Val, the other major character introduced to us, is also a difficult one. Self-involved and self-pitying, defining herself by how much she has been defined by Roland, she’s something of an anti-feminist or a crypto-heteronormativist. Sure, she’s the breadwinner, but she based her academic career on what Roland was studying, blamed him when it went south, and left academia entirely. She seems now to hate all things Ash, forcing Roland to keep his Ash things out of her line of sight, not wanting to hear about what he’s studying. We only see her through Roland’s eyes, to be sure, and he doesn’t have a terribly high opinion of her at the moment, but her emphasis on how menial her job is and therefore how menial her life is, her constant repetition of the word “menial,” gives a good idea of what she’s like.

She does provide an important clue to where the book is headed when Roland observes that there are actually two Vals: “one sat silently at home in old jeans and…lustreless brown hair…Just sometimes this one had crimson nails left over from the other, who wore a tight black skirt and a black jacket with padded shoulders over a pink silk shirt and was carefully made up with pink and brown eye shadow, brushed blusher along the cheekbone and plummy lips. This mournfully bright menial Val wore high heels and a black beret” (p. 14). Defined by the difference in dress, we see what Roland means: the work-Val who is sad but made up, and the equally sad home-Val, who is a bit of a mess and likely who would not be recognized at first by people who only know work-Val. She has two totally different selves. Soon, we will see that Randolph Henry Ash is just the same. None of these bright minds who obsess over Ash know what Roland is about to discover regarding Ash’s private life.

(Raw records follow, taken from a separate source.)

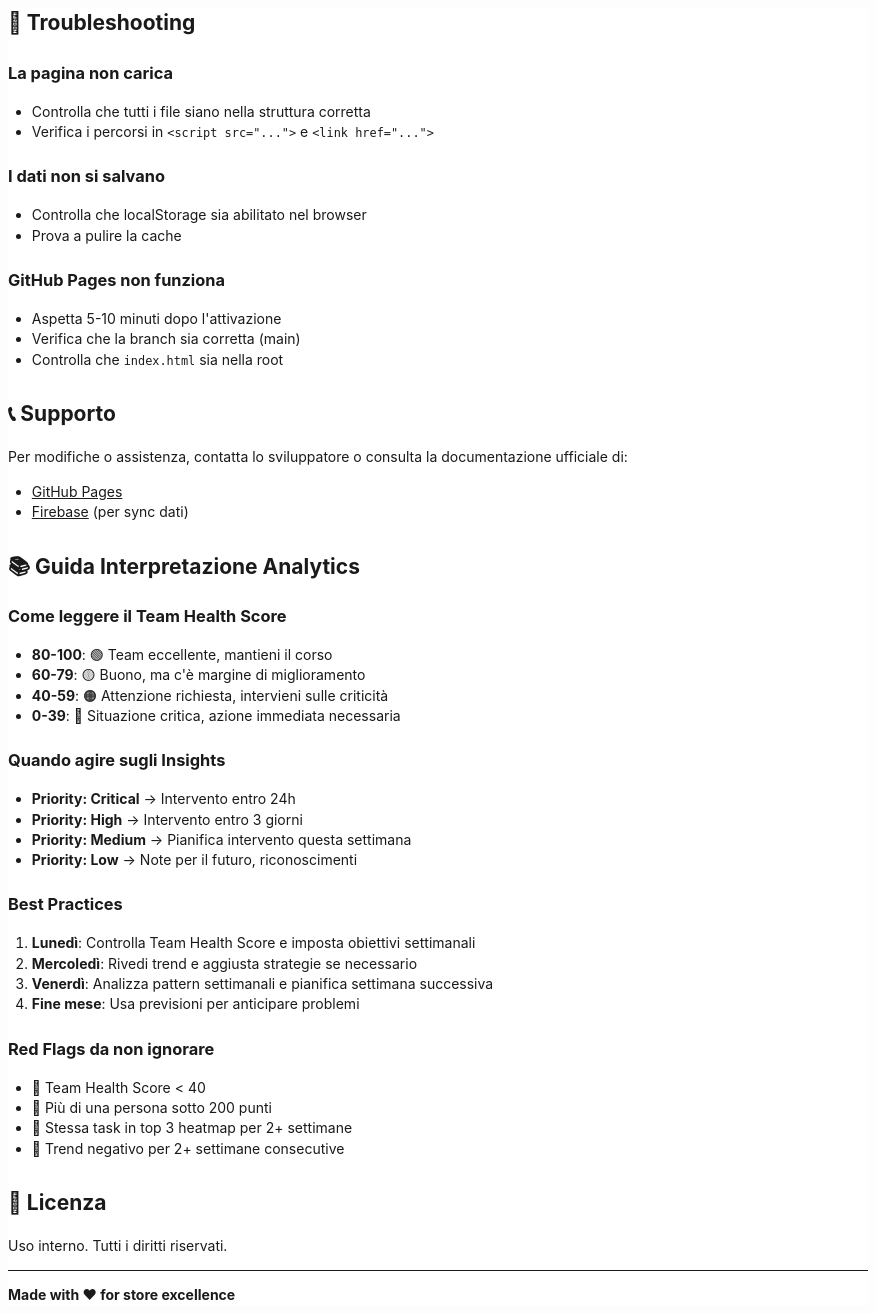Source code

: ## 🐛 Troubleshooting

### La pagina non carica
- Controlla che tutti i file siano nella struttura corretta
- Verifica i percorsi in `<script src="...">` e `<link href="...">`

### I dati non si salvano
- Controlla che localStorage sia abilitato nel browser
- Prova a pulire la cache

### GitHub Pages non funziona
- Aspetta 5-10 minuti dopo l'attivazione
- Verifica che la branch sia corretta (main)
- Controlla che `index.html` sia nella root

## 📞 Supporto

Per modifiche o assistenza, contatta lo sviluppatore o consulta la documentazione ufficiale di:
- [GitHub Pages](https://pages.github.com/)
- [Firebase](https://firebase.google.com/docs) (per sync dati)

## 📚 Guida Interpretazione Analytics

### Come leggere il Team Health Score
- **80-100**: 🟢 Team eccellente, mantieni il corso
- **60-79**: 🟡 Buono, ma c'è margine di miglioramento
- **40-59**: 🟠 Attenzione richiesta, intervieni sulle criticità
- **0-39**: 🔴 Situazione critica, azione immediata necessaria

### Quando agire sugli Insights
- **Priority: Critical** → Intervento entro 24h
- **Priority: High** → Intervento entro 3 giorni
- **Priority: Medium** → Pianifica intervento questa settimana
- **Priority: Low** → Note per il futuro, riconoscimenti

### Best Practices
1. **Lunedì**: Controlla Team Health Score e imposta obiettivi settimanali
2. **Mercoledì**: Rivedi trend e aggiusta strategie se necessario
3. **Venerdì**: Analizza pattern settimanali e pianifica settimana successiva
4. **Fine mese**: Usa previsioni per anticipare problemi

### Red Flags da non ignorare
- 🚨 Team Health Score < 40
- 🚨 Più di una persona sotto 200 punti
- 🚨 Stessa task in top 3 heatmap per 2+ settimane
- 🚨 Trend negativo per 2+ settimane consecutive

## 📄 Licenza

Uso interno. Tutti i diritti riservati.

---

**Made with ❤️ for store excellence**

Finally, a note about the “modern” scholarship: it’s fascinating to me how much things have changed in such little time. The fact that Roland has his boxes of index cards, which he dutifully uses to cross-reference facts, is astounding to me. The painstaking handwritten notes, the knowledge that this transcription will cause the text to be corrupted in some way, the use of typewriters, and the complete and total lack of computers and the internet add a layer to this story not originally intended by Byatt. This is simply not how modern research works, at least in its trappings. It makes me wonder what would happen if the Ash discovery happened now. Would a quick look at Google Maps have made life easier for the search to come? In fact, as I was putting the visuals together for this post, I was frustrated because I had found the woodcut image of Melusine above but the site I’d found it on gave no credit or reference for it. Who had made this art? And when? So, what rigorous research did I do? I saved the image, dragged it from its folder into Google Image Search, and Google found the information for me. It didn’t take more than ten seconds from wondering who the artist was to finding him. Google pulled up the image in other sources, suggested (correctly) who it thought had made the art, and gave me a variety of links to sources about the artist. How much scholarship has changed!